# What to do:
In the text below about the South Korean TV series Bodyguard, shorten the paragraph beginning "Since Kyung-tak was forced" into a bulleted list that keeps its main facts.

- Promotional poster for Bodyguard
- Genre: Action; Romance; Comedy;
- Written by: Lee Han; Yeom Il-ho; Kwon Min-soo;
- Directed by: Jeon Ki-sang
- Starring: Cha Seung-won; Lim Eun-kyung; Han Go-eun;
- Country of origin: South Korea
- Original language: Korean
- No. of episodes: 22

Production
- Executive producer: Lee Nok-young
- Producer: Choi Ji-young
- Production location: Korea
- Running time: 60 minutes Saturdays and Sundays at 19:50 (KST)

Original release
- Network: Korean Broadcasting System
- Release: 5 July – 14 September 2003

= Bodyguard (South Korean TV series) =

2003 Korean television series

Bodyguard is a 2003 South Korean television series starring Cha Seung-won, Lim Eun-kyung and Han Go-eun. It aired on KBS2 from July 5 to September 14, 2003 on Saturdays and Sundays at 19:50 for 22 episodes.

==Plot==
Since Kyung-tak was forced to resign from his military post due to the fault of his superior, he is jobless and tries to make a living helping out at his parents' restaurant. As luck would have it, while applying for a new job, he saves a client of Yoo-jin's, a bodyguard, which results in Kyung-tak becoming employed by the security firm where she works, which is run by Sung-soo. Kyung-tak's life is headed for further changes as Na-young moves into town with her grandmother and becomes friends with his younger sister Kyung-mi.

# Extracted information:

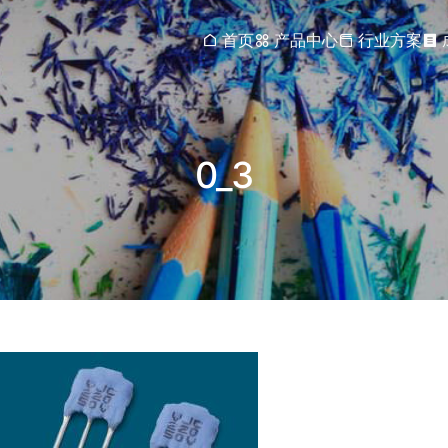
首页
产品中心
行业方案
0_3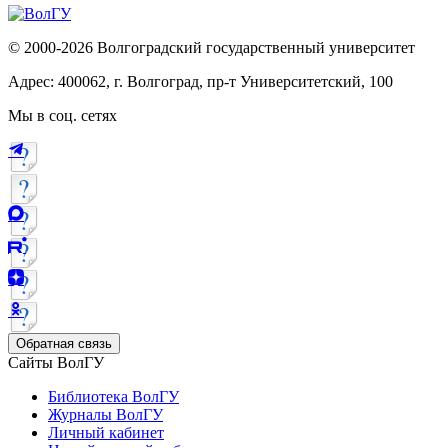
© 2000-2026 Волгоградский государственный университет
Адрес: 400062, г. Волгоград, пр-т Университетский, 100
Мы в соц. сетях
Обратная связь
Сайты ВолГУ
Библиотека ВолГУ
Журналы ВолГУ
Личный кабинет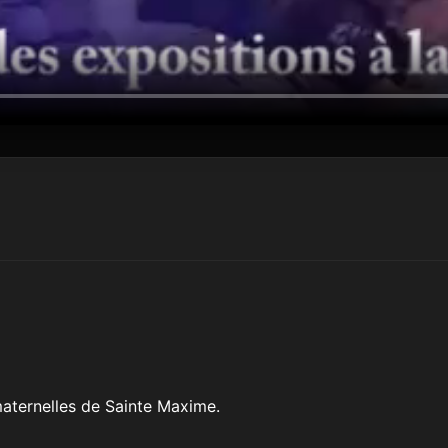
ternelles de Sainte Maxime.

# Result for this exercise:
- Kyung-tak lost his military post through his superior's fault and now helps at his parents' restaurant.
- While applying for a new job, he saves a client of Yoo-jin, a bodyguard.
- As a result, he is hired by the security firm where she works, which Sung-soo runs.
- Na-young moves into town with her grandmother and befriends Kyung-tak's younger sister, Kyung-mi.